Un million d'Haïtiens, dont une proportion importante vivent déjà dans un camp de réfugié, pourraient avoir besoin d'un nouvel abri. Photo: AFP |
Louise Leduc, La Presse
Igor devrait épargner Haïti, mais les fortes pluies qui secouent déjà le pays en pleine saison des ouragans ont amené les autorités à décréter «l'alerte orange», signifiant un risque important d'inondations. Jusqu'à un million de personnes - déjà sous les tentes ou pas - pourraient avoir besoin d'un nouvel abri. Encore faut-il que les Haïtiens consentent à bouger, ce qui est loin d'être acquis.
Il pleut des cordes, à Port-au-Prince, mais les sinistrés refusent de quitter leur tente et c'est là l'un des principaux problèmes, explique en entrevue téléphonique hier à La Presse Jean-Yves Jason, maire de Port-au-Prince.
«Les sinistrés sont convaincus que s'ils restent dans les camps, le gouvernement va finir par leur donner la maison qu'ils réclament. Ils préfèrent donc rester là et ils refusent d'aller ailleurs, malgré l'annonce de cyclones et de possibles glissements de terrain», dit M. Jason.
Où voudrait-on que les gens se dirigent? Vers des «abris collectifs», explique M. Jason.
Et en quoi consiste un «abri collectif» ? Il s'agit d'entrepôts désaffectés, vers le port, par exemple. Combien de personnes dans ces abris collectifs? Un millier, typiquement, répond M. Jason.
Là se trouve peut-être un élément de réponse à ce refus de partir. Quand on a au moins cela, une petite tente à nous tout seuls, aussi soumise aux éléments soit-elle, et que l'on nous incite fortement à aller vivre avec 999 autres personnes, a-t-on vraiment envie de partir?
Sophie Chavanel, responsable des communications pour la Croix-Rouge, se trouve à Port à Port-au-Prince et oui, il en pleut un coup, dit-elle. Il fait un gros soleil une minute, puis hop, le gros, gros coup d'eau. «Et ici, on n'a pas les mêmes systèmes d'irrigation qu'à Montréal, si bien que quand il pleut, tout déborde», dit-elle tout en se souvenant en riant un peu qu'il arrive aussi qu'à Montréal, sous les viaducs...
Mais les gens vivent-ils dans les tentes, les deux pieds dans l'eau? Très variable, répond Mme Chavanel. «Certains camps ont de très bons systèmes d'irrigation. C'est le cas des camps de l'organisme parrainé par Sean Penn, notamment.»
Rumeurs de fraude
Il reste que la rumeur persistante veut que les 300 000 personnes au Champ-de-Mars, par exemple, ne soient pas aussi sinistrées qu'on le croit. Déjà, un organisme humanitaire avait confirmé à La Presse, il y a quelques mois, que certains se rendaient sous la tente, de jour, pour y être minimalement pris en charge et aidés, pour aller ensuite dormir à la maison ou dans ce qui en tient lieu.

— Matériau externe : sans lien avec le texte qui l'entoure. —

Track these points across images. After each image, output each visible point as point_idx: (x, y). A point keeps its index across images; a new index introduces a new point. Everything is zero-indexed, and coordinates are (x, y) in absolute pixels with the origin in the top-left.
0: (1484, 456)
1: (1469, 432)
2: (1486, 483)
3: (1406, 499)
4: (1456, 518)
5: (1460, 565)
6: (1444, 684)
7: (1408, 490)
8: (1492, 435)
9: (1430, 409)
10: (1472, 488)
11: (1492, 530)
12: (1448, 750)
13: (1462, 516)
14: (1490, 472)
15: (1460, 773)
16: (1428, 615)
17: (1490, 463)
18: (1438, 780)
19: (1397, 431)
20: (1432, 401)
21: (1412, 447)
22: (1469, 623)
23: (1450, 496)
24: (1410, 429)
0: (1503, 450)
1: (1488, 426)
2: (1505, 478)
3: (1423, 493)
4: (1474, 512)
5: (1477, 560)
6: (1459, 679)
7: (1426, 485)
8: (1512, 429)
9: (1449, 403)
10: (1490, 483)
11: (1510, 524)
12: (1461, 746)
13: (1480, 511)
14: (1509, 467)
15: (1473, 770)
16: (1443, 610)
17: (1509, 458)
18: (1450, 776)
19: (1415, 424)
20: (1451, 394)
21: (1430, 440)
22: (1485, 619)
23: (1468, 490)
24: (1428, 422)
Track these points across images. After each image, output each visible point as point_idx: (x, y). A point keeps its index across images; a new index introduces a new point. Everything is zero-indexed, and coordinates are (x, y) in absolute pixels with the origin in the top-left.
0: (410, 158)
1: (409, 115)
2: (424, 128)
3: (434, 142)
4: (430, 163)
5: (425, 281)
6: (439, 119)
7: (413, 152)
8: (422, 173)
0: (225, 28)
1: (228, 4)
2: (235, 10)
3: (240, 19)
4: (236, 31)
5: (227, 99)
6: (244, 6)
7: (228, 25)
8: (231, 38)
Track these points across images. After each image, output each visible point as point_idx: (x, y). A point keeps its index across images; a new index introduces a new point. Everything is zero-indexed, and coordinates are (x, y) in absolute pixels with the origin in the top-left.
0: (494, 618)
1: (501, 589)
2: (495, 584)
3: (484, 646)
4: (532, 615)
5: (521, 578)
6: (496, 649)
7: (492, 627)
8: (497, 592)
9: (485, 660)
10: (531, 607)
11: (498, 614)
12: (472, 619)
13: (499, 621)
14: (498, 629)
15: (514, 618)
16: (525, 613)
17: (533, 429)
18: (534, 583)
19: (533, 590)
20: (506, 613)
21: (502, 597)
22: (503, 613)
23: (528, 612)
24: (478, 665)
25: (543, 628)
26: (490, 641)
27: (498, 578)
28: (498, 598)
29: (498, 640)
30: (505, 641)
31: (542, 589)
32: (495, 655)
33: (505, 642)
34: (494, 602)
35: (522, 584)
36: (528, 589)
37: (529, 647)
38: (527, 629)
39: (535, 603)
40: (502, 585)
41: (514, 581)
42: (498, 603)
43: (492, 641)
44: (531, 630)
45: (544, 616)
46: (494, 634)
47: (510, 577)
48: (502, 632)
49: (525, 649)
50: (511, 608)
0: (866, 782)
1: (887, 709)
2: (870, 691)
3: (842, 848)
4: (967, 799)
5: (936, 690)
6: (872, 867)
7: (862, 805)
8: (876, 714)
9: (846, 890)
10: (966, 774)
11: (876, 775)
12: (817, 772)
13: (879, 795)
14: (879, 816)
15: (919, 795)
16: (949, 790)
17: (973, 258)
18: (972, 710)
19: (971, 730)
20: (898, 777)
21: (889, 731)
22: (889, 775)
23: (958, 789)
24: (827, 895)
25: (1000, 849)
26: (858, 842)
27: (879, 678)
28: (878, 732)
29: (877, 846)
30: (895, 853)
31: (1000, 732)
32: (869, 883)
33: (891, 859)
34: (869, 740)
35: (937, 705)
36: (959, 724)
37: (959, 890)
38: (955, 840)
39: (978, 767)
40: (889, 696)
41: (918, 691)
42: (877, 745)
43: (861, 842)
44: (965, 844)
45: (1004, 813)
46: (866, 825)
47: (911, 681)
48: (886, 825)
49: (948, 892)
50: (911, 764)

«J'entends la même chose que vous, dit Mme Chavanel, mais je ne peux confirmer cette information. Ce que je peux vous dire, c'est que nous multiplions les évaluations de familles véritablement vulnérables et que par exemple, à Port-au-Prince, nous assurons encore, chaque jour, l'approvisionnement de 2,4 millions de litres d'eau par de gros camions-citernes.»
La saison des ouragans ne saurait être une surprise. La Croix-Rouge avait déjà prévu le coup et a réparti aux quatre coins du pays 16 lieux d'entreposage contenant du matériel pouvait dépanner 125 000 familles - des couvertures, des trousses d'hygiène, quelques casseroles, des filets anti-moustiques, etc.
Le maire de Port-au-Prince, Jean-Yves Jason - que l'on a joint à Miami où il se trouvait - explique que les autorités réfléchissent depuis environ deux mois à la nécessité de déplacer les sinistrés pendant la saison des ouragans.
Même si l'ouragan Igor ne devrait pas passer directement sur Haïti, de fortes pluies, des vagues importantes et des rafales de vent, surtout sur le Nord-Ouest, sont prévues sur le pays entre demain et vendredi. C'est la prochaine grosse menace qui pèse sur Haïti.
Selon le Centre national américain des ouragans, Igor est jusqu'ici un ouragan de catégorie 4, mais il pourrait passer à la catégorie 5, sur une échelle de 5.